何か返そうととりあえず口を開いたミライだったが、不機嫌そうに手を振るイセンを見て、ばつが悪そうにそのまま口を閉じる。


「今日はお疲れ様だったな」

「俺はこのまま隊員服で寝ますよ」


ミライは怠そうに伸びをして、口元を腕で覆いあくびを出す。


「そういえば、替えの服を探しに行ったと言ってたが、それどころじゃなかったからな。もしかしたらレッジ夫妻がご飯を作ってくれるかも知れんから、ちょいと聞いてくるよ。」


イセンはそう伝えると、廊下を歩いていった。その後ろでミライがそわそわしてると、イセンに二階の誰の名も書かれてない部屋を使えと言われ、階段を上がっていった。




「なるほど、サラヴァンさん、ディーナさん、……この部屋かな」


二階の部屋全てには、部屋主の名前が彫られた木札が掛けられているが、イセンに言われた空き部屋だけ裏返しになっていた。ドアノブに手を掛けたミライだったが、ふとした好奇心から木札をひっくり返した。


「レティ……」


書かれた名前を口に出してしまい、念のため後ろを振り返ったミライだったが、誰もいないようなので木札を元に戻して今度こそドアノブをひねった。




台所では鍋の中から蒸気と共に空腹を刺激する匂いが漂ってきており、誰に聞かずともあと少し待てば夕飯が出来るであろうことは予想がつく。そんな中、夕飯のことを聞いてくると言っていたイセンと、夕飯を作っているディーナが話をしていた。


「私も独り暮らしで料理とかは自分で作ってるんですよ」

「あら、一人なんですね。てっきりご結婚されてるのかと思ってました」


ディーナは鍋を火にかけながら、嫌な顔一つせずイセンの他愛ない会話に付き合っている。


「結婚なんていやはや。いつ帰るかも分からない職では相手も疲れてしまいます」

「そうは言っても帰る側の人としては信頼できる相手に待っていて欲しいのではなくて?」

「まあ、確かにそうかも知れませんね。ただやっぱり、信頼できる相手にも負担は掛けたくないものです」


ミライと初対面の時とは打って変わって落ち着いた雰囲気で話すイセン。


「そういえば、もう一人のパイロットの……ミライさん? はよろしいのでしょうか。あと少ししたら夕飯の支度も出来ますので、イセンさんも少々休まれては?」

「あー、そうすることにします。ではまた後で」


ディーナに勧められ、階段を上がるイセン。もう仕事らしい仕事は終わったので、夕食前に着替えようかなどと考えつつ、照明の漏れている後輩がいるであろう扉に手を掛ける。


「失礼する。一応確認するが入ってもいいか?」

「お疲れさまです! 大丈夫ですよ」


部屋には昼過ぎにイセンが使っていた机とベッドがある。お互いの荷物は部屋の隅にまとめておいたが、部屋を空けている間にミライの手荷物が少し散乱している。


「夕飯はもう少ししたら出来るらしいぞ。あと微妙に物が散らばっているが、なんか探し物でもあったのか?」

「イヤホンいれたっけと思いましたが、やっぱり持ってきてなかったです。まあ、普段音楽とか聞かないんで当たり前なんですけどね」


指摘されて居心地が悪かったのか、ミライは隅に置いたの荷物の近くに行き、何をするでもなく浮き足立っている。

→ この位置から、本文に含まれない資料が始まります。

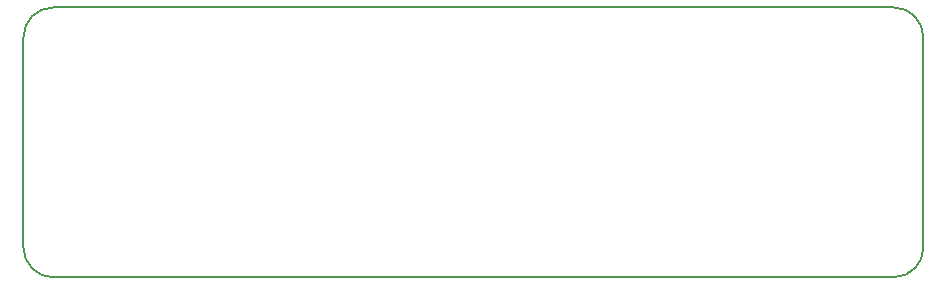
<source format=gbr>
G04 #@! TF.FileFunction,Profile,NP*
%FSLAX46Y46*%
G04 Gerber Fmt 4.6, Leading zero omitted, Abs format (unit mm)*
G04 Created by KiCad (PCBNEW 4.0.7) date 02/21/19 10:09:24*
%MOMM*%
%LPD*%
G01*
G04 APERTURE LIST*
%ADD10C,0.100000*%
%ADD11C,0.150000*%
G04 APERTURE END LIST*
D10*
D11*
X182880000Y-116840000D02*
G75*
G03X185420000Y-114300000I0J2540000D01*
G01*
X109220000Y-114300000D02*
G75*
G03X111760000Y-116840000I2540000J0D01*
G01*
X111760000Y-93980000D02*
G75*
G03X109220000Y-96520000I0J-2540000D01*
G01*
X185420000Y-96520000D02*
G75*
G03X182880000Y-93980000I-2540000J0D01*
G01*
X109220000Y-114300000D02*
X109220000Y-96520000D01*
X182880000Y-116840000D02*
X111760000Y-116840000D01*
X185420000Y-96520000D02*
X185420000Y-114300000D01*
X111760000Y-93980000D02*
X182880000Y-93980000D01*
M02*

</source>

「まあ、俺しかいないし散らしたいだけ散らしても構わんぞ。ゴミとかは……さすがにないか」

「ははは……外には出しませんよ。さすがに」

「あー、うい」

「変な声出さないでくださいよー」

「そういえば、不本意ではあるが人の手荷物を見たことだし、私の荷物も晒そうか」


そう言ってミライの隣へ行き、荷物の中から書類のようなものを取り出す。


「私とミライ、君? ……継葉は先輩後輩の関係であって、上司部下ではないからな。今日私が片付けた事を、ゆくゆくは一人で出来るようにしてほしいのだ」

「ああ、はい。確かにそうですね」


露骨ではないのだが、なんとなく嫌そうな気持ちが現れている表情のミライ。そこで、イセンが補足して話し始める。

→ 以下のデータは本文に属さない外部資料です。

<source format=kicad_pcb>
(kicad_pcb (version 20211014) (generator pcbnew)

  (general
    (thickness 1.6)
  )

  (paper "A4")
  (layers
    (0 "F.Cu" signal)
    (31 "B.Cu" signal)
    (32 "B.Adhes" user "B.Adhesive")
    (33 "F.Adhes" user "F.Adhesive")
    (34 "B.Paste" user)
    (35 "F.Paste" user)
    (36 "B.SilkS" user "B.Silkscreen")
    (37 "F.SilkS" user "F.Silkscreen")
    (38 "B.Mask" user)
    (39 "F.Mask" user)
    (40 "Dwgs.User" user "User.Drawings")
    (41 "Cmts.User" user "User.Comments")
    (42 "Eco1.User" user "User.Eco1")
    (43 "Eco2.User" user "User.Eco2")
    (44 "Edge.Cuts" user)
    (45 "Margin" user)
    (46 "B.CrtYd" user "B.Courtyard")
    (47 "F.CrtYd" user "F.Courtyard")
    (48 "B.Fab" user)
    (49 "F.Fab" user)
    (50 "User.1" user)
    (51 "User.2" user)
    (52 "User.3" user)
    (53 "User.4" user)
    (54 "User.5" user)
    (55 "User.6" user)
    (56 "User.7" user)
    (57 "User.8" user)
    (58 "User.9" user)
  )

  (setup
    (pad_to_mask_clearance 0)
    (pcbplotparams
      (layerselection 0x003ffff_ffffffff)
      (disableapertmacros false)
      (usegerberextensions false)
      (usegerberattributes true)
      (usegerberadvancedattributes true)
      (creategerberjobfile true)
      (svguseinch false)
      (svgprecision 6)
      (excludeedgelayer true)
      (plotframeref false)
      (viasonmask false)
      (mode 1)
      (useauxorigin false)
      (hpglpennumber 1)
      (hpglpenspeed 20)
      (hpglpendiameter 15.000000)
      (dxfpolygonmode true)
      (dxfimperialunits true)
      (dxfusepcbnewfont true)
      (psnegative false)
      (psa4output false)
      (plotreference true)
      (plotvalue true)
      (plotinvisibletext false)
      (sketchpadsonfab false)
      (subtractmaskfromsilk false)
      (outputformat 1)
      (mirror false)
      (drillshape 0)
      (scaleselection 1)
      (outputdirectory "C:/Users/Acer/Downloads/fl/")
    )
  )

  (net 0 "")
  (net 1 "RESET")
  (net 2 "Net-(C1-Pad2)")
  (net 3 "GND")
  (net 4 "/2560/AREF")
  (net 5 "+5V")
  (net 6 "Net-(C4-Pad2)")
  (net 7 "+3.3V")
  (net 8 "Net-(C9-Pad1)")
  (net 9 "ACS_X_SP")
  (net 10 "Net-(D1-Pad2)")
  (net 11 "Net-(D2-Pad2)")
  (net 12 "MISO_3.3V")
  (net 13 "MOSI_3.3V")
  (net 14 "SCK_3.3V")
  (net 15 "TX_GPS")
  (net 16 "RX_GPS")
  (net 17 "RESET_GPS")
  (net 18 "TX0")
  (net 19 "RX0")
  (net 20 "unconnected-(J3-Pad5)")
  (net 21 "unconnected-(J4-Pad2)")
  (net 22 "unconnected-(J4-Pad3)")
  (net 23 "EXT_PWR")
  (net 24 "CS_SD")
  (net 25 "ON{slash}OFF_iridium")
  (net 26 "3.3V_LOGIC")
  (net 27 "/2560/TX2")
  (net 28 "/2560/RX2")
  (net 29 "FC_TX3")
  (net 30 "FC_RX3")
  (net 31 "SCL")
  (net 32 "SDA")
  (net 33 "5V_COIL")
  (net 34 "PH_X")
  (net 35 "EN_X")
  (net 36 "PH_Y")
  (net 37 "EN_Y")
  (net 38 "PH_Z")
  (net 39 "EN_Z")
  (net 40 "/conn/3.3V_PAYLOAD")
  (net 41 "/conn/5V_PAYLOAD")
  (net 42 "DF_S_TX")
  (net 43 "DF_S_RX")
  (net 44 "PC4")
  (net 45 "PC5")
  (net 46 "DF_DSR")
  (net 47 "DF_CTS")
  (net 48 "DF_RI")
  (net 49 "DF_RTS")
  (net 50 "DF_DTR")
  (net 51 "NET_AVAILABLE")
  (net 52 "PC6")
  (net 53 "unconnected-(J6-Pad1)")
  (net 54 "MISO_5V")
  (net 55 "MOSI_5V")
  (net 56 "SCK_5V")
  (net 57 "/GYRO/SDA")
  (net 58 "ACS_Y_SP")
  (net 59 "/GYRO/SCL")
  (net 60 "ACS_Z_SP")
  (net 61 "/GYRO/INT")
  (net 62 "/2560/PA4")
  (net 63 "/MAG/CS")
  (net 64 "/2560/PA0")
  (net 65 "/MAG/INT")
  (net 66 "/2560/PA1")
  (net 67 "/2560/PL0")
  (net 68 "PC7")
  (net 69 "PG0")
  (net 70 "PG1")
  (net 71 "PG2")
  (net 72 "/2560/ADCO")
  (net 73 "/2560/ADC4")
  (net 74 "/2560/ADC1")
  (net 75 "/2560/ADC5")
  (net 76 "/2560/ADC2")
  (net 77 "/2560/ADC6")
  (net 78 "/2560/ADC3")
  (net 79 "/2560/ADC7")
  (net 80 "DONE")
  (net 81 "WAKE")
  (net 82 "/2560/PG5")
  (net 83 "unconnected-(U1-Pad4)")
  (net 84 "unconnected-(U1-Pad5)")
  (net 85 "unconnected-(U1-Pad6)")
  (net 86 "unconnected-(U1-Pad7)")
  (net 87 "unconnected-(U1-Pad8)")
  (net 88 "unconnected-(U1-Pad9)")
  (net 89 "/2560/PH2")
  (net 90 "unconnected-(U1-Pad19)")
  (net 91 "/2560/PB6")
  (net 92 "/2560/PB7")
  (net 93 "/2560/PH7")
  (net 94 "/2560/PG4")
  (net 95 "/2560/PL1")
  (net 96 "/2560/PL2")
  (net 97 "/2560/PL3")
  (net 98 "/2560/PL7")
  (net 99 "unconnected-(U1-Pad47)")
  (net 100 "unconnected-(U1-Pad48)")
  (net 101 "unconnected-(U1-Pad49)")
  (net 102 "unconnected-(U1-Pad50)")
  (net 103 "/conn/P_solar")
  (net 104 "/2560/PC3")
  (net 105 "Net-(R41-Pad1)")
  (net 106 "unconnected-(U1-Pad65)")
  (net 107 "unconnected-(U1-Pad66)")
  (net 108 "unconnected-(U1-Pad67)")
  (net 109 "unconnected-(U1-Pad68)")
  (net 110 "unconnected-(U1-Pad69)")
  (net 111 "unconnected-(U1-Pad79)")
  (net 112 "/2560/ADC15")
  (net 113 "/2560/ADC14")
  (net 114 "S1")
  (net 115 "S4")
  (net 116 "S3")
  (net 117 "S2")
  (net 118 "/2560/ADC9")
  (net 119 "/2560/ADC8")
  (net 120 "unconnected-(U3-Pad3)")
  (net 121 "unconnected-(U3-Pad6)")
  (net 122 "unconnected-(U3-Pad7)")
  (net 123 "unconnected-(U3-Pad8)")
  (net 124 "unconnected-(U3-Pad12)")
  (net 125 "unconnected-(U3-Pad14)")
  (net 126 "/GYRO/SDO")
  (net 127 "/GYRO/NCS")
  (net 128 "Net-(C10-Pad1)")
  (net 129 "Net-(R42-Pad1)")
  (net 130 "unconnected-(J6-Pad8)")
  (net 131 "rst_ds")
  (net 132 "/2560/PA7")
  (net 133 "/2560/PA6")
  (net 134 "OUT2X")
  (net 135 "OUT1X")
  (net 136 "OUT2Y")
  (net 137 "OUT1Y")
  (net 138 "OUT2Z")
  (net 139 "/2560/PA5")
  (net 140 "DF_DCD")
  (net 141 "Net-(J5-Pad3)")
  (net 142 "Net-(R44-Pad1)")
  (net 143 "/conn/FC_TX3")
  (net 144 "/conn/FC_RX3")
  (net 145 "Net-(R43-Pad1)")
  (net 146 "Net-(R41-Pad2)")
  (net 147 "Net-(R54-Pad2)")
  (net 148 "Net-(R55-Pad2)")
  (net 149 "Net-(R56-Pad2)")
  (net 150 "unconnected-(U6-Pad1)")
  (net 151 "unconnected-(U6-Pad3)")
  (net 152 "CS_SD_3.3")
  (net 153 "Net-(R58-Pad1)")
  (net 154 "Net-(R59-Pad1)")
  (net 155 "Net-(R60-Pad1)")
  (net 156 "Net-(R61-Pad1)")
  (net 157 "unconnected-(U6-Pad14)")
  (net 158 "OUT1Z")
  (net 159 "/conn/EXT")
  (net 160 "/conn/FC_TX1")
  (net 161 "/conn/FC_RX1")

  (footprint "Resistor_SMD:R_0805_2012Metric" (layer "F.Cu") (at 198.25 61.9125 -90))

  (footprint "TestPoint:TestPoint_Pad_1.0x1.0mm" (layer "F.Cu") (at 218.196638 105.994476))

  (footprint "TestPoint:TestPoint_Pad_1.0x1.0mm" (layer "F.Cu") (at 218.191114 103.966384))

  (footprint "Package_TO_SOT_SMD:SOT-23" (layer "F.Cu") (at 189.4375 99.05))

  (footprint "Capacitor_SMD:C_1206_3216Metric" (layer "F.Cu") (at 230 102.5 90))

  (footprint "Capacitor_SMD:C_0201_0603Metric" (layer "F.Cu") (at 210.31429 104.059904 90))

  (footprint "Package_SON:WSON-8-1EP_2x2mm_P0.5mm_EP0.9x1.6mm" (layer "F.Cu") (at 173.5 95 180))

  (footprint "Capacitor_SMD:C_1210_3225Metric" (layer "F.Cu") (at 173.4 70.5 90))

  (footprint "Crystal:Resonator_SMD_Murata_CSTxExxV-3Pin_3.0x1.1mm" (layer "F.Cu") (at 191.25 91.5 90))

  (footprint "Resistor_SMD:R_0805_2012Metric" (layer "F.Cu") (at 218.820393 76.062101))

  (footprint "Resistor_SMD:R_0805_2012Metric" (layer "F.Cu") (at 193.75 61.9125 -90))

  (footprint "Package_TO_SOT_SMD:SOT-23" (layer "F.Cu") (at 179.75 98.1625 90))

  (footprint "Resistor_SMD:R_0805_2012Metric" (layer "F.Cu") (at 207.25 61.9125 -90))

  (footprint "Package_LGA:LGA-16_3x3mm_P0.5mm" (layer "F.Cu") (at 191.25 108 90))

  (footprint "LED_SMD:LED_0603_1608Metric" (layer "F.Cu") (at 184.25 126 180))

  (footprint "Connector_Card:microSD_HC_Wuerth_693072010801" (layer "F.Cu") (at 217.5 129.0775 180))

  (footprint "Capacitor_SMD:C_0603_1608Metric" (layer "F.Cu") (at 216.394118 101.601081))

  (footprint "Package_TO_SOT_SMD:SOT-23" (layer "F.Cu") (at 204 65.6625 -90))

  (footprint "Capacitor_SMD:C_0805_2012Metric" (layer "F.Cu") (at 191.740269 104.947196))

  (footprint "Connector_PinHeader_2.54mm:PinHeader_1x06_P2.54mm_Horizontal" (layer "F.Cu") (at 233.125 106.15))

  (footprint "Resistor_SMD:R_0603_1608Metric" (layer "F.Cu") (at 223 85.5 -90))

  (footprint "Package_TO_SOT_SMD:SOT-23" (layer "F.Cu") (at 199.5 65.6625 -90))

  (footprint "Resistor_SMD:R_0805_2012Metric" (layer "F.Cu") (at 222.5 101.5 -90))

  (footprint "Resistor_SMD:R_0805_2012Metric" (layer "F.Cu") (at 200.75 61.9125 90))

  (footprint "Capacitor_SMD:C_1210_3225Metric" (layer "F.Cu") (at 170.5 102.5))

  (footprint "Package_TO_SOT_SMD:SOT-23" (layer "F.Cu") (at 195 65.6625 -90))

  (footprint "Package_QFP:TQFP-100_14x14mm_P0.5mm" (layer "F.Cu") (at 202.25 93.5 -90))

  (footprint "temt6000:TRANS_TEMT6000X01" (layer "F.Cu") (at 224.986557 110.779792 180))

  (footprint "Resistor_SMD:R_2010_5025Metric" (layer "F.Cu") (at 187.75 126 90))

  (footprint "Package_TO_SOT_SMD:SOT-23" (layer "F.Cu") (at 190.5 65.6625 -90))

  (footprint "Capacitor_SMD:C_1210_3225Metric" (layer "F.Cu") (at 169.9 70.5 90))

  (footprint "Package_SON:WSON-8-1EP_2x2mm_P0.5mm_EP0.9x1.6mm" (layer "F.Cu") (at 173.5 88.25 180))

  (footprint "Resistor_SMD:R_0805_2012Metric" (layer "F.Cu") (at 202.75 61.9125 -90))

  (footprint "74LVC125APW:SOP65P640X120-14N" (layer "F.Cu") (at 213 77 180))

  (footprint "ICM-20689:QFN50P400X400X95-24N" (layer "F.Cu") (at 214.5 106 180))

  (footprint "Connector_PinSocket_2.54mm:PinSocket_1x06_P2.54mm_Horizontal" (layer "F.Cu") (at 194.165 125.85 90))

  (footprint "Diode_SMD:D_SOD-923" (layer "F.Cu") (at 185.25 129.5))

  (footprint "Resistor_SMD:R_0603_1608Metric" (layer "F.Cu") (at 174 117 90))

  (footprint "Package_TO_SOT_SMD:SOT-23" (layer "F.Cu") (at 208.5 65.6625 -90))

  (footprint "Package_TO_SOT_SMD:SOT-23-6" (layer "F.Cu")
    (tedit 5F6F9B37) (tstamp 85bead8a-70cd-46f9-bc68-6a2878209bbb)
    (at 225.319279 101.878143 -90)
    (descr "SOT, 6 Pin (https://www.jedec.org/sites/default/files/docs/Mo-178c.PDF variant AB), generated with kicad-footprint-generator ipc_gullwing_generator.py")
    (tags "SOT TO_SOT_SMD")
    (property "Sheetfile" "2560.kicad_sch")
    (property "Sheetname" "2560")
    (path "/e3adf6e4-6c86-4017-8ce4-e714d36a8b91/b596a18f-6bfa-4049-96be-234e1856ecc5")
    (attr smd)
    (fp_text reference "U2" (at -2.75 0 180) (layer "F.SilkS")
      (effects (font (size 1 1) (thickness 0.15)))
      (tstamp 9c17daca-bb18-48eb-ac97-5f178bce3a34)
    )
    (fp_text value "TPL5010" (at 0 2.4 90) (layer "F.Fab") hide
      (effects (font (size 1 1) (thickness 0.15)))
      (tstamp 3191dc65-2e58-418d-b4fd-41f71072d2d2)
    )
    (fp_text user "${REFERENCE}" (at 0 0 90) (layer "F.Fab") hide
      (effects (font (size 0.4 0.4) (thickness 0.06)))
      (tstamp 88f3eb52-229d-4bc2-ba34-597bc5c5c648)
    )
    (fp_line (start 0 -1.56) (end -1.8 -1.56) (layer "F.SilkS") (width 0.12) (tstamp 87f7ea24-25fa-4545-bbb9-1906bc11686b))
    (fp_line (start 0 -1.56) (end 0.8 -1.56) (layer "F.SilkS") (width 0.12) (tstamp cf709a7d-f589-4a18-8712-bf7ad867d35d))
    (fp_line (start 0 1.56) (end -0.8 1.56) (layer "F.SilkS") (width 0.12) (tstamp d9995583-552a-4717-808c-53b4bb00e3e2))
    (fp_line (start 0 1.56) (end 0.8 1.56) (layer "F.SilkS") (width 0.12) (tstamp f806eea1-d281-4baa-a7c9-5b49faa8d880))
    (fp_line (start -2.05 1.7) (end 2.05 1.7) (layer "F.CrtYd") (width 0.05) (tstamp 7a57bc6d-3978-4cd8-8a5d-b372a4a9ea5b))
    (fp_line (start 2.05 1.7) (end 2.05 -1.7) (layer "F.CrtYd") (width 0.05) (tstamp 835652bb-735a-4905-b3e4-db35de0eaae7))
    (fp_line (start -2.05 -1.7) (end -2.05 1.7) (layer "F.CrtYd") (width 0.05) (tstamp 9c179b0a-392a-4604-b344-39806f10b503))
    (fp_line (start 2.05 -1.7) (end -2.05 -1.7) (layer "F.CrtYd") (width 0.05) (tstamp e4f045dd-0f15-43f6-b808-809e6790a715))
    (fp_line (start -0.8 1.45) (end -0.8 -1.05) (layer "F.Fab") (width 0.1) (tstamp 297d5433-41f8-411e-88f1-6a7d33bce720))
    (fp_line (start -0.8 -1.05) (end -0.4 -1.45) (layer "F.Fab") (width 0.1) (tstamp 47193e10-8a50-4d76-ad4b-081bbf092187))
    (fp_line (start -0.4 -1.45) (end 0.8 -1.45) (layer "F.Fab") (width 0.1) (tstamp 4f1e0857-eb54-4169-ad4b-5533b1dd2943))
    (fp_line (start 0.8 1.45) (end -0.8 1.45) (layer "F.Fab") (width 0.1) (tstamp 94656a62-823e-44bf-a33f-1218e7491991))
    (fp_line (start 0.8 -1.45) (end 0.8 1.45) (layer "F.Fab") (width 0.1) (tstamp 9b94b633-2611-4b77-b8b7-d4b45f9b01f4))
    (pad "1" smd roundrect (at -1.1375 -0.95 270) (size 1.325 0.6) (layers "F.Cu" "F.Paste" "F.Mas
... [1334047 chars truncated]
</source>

「まあ、そういうことは最終日に回して、明日はインスヴァイトについて教えよう。一般に知られていること知られてないこと問わずにな」

「あ、それはありがたいです! ありがとうございます!」

「ふっ、これもつまらないようだったら私から教えることはもう何もなかったぞ」


支部に帰って嫌々覚えるだけだからな、という言葉は一旦飲み込み、思い出したかのように続ける。